- **Work request a**
Could you copy, word for word, the part of the forum thread about Dirk's China offer that begins at the words "Problem w/ China" and ends after the words "(Jul 16, 2006)"?

- **Document passage**
○ ○ ○ ○ ○

# Report: China offers Dirk $1.5M per month



## Basel (Mar 31, 2005)

> NBA Finals MVP Dirk Nowitzki of the Dallas Mavericks has been offered $1.5 million per month to play for the Zhejiang Lions of the Chinese Basketball Association, according to the German newspaper Bild.
> 
> The Monday report called the offer the largest monthly sum offered to an NBA player since the lockout went into effect.
> 
> ...


http://www.foxsportssouthwest.com/08/09/11/Dirk-not-enticed-by-big-money-in-China/landing_mavericks.html?blockID=545238&feedI


----------



## kbdullah (Jul 8, 2010)

If that offer is still there after he's done w/ the Euro Championships, I wouldn't be surprised if he takes it. He's said he doesn't want to waste a year of his career, but he won't make a decision that would jeopardize him playing for Germany in the Euros.

Problem w/ China is that I think they are only offering deals w/o clauses that allow players to return to the NBA if the lockout ends. That's what I heard regarding Kobe.


----------



## Knick Killer (Jul 16, 2006)

Wow. Most NBA players would take this deal in a second but you never quite know with Dirk. Like the article states he has been known for turning down money before so it will be interesting to see what happens.


----------

○ ○ ○ ○ ○

Dataset entries:
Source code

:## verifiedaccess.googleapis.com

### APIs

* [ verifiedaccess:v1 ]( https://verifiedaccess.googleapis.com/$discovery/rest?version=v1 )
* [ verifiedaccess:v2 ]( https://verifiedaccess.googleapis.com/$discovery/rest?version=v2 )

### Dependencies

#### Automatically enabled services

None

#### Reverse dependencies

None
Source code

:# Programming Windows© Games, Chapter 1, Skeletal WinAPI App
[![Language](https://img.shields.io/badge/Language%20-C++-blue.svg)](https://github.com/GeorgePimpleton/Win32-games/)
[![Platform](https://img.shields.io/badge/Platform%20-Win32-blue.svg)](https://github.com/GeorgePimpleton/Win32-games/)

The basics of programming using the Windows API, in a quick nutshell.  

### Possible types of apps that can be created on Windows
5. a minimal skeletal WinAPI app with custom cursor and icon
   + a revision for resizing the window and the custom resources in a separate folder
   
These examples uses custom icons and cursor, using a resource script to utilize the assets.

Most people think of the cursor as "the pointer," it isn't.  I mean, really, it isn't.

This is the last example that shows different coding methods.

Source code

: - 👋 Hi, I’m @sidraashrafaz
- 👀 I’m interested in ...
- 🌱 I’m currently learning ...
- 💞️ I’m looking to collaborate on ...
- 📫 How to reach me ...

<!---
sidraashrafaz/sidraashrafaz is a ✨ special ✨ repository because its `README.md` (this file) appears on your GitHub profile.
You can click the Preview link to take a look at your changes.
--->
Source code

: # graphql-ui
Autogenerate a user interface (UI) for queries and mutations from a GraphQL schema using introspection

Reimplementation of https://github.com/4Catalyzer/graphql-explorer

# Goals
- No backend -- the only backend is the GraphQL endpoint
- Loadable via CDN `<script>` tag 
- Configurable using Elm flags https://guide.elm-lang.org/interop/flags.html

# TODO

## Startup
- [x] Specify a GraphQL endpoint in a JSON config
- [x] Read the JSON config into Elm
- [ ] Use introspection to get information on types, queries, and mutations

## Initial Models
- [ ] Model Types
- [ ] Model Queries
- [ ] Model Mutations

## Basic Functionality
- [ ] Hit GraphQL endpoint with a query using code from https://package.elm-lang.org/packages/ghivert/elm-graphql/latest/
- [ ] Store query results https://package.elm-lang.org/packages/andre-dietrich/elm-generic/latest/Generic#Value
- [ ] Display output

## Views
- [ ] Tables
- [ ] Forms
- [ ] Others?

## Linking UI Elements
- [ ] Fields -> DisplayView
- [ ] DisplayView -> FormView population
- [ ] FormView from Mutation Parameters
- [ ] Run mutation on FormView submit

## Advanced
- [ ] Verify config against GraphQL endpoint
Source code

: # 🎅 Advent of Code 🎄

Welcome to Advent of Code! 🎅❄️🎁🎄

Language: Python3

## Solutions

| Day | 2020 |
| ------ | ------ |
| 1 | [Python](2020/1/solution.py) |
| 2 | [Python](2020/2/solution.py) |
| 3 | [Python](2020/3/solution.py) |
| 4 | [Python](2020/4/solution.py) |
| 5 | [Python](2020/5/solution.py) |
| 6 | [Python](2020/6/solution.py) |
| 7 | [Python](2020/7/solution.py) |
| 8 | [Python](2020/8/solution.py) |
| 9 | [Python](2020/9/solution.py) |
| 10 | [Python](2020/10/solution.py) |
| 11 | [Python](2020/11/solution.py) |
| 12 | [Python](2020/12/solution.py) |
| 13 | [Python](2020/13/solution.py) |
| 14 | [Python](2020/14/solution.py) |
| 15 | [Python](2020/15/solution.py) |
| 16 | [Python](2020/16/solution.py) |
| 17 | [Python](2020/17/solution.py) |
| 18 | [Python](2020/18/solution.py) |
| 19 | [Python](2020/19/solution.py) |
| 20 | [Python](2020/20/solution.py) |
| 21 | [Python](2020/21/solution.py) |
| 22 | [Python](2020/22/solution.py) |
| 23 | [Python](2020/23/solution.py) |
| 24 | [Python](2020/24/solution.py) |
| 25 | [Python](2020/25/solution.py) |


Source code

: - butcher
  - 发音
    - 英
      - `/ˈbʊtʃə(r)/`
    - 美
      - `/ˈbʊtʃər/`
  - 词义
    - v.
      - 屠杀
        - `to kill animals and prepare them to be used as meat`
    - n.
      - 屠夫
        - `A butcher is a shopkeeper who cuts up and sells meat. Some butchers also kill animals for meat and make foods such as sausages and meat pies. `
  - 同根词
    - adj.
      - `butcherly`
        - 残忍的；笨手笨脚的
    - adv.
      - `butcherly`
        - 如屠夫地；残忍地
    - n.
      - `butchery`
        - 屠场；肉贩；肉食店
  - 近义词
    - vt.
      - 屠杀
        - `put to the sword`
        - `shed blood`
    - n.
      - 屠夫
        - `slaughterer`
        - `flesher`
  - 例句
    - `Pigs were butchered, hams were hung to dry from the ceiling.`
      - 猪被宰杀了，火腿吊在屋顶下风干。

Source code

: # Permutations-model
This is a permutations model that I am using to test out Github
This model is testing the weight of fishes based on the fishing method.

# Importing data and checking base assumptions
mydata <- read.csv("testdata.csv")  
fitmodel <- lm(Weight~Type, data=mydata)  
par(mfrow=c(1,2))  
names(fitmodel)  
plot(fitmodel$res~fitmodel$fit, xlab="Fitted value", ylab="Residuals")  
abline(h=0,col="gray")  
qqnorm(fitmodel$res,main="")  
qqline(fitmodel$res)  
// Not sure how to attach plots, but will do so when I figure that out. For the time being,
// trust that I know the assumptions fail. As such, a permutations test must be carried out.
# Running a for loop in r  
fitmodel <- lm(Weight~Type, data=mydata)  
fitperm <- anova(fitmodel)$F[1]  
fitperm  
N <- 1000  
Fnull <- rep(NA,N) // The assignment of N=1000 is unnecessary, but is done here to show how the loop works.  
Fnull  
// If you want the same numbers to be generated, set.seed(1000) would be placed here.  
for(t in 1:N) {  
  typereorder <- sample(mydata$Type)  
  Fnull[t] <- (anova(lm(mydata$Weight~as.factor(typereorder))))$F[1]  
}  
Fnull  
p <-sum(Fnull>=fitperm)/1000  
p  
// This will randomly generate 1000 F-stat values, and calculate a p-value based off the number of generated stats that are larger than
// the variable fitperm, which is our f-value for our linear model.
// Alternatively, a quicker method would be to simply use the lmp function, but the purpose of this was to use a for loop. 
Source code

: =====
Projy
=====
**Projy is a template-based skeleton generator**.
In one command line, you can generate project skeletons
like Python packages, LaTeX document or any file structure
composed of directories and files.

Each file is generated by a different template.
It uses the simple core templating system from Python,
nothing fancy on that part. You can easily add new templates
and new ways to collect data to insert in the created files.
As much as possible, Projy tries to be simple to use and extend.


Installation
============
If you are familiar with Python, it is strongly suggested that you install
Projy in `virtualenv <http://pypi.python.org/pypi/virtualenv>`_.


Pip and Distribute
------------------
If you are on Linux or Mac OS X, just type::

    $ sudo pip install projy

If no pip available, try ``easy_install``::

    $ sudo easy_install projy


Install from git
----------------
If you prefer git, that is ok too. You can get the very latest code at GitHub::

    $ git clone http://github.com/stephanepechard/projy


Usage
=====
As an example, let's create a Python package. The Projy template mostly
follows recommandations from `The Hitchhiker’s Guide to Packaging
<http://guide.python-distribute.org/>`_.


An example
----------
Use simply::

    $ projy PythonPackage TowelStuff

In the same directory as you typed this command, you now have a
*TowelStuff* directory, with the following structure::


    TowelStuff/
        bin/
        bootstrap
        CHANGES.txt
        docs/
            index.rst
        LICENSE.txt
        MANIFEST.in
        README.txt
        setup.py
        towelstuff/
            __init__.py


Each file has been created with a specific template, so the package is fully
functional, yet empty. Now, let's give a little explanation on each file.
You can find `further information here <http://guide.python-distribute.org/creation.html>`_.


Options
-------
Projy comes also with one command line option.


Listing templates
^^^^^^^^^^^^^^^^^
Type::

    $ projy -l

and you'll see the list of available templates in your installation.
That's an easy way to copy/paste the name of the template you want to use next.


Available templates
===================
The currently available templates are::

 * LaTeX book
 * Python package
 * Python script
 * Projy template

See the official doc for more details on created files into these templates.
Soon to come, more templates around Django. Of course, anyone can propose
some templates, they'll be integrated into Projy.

○ ○ ○ ○ ○

- **Work request b**
Will you repeat the records word for word, starting at their first line and stopping after the line that contains "- [ ] Model Mutations", with both of those lines included?

- **Worked solution a**
Problem w/ China is that I think they are only offering deals w/o clauses that allow players to return to the NBA if the lockout ends. That's what I heard regarding Kobe.


----------



## Knick Killer (Jul 16, 2006)

- **Worked solution b**
Source code

:## verifiedaccess.googleapis.com

### APIs

* [ verifiedaccess:v1 ]( https://verifiedaccess.googleapis.com/$discovery/rest?version=v1 )
* [ verifiedaccess:v2 ]( https://verifiedaccess.googleapis.com/$discovery/rest?version=v2 )

### Dependencies

#### Automatically enabled services

None

#### Reverse dependencies

None
Source code

:# Programming Windows© Games, Chapter 1, Skeletal WinAPI App
[![Language](https://img.shields.io/badge/Language%20-C++-blue.svg)](https://github.com/GeorgePimpleton/Win32-games/)
[![Platform](https://img.shields.io/badge/Platform%20-Win32-blue.svg)](https://github.com/GeorgePimpleton/Win32-games/)

The basics of programming using the Windows API, in a quick nutshell.  

### Possible types of apps that can be created on Windows
5. a minimal skeletal WinAPI app with custom cursor and icon
   + a revision for resizing the window and the custom resources in a separate folder
   
These examples uses custom icons and cursor, using a resource script to utilize the assets.

Most people think of the cursor as "the pointer," it isn't.  I mean, really, it isn't.

This is the last example that shows different coding methods.

Source code

: - 👋 Hi, I’m @sidraashrafaz
- 👀 I’m interested in ...
- 🌱 I’m currently learning ...
- 💞️ I’m looking to collaborate on ...
- 📫 How to reach me ...

<!---
sidraashrafaz/sidraashrafaz is a ✨ special ✨ repository because its `README.md` (this file) appears on your GitHub profile.
You can click the Preview link to take a look at your changes.
--->
Source code

: # graphql-ui
Autogenerate a user interface (UI) for queries and mutations from a GraphQL schema using introspection

Reimplementation of https://github.com/4Catalyzer/graphql-explorer

# Goals
- No backend -- the only backend is the GraphQL endpoint
- Loadable via CDN `<script>` tag 
- Configurable using Elm flags https://guide.elm-lang.org/interop/flags.html

# TODO

## Startup
- [x] Specify a GraphQL endpoint in a JSON config
- [x] Read the JSON config into Elm
- [ ] Use introspection to get information on types, queries, and mutations

## Initial Models
- [ ] Model Types
- [ ] Model Queries
- [ ] Model Mutations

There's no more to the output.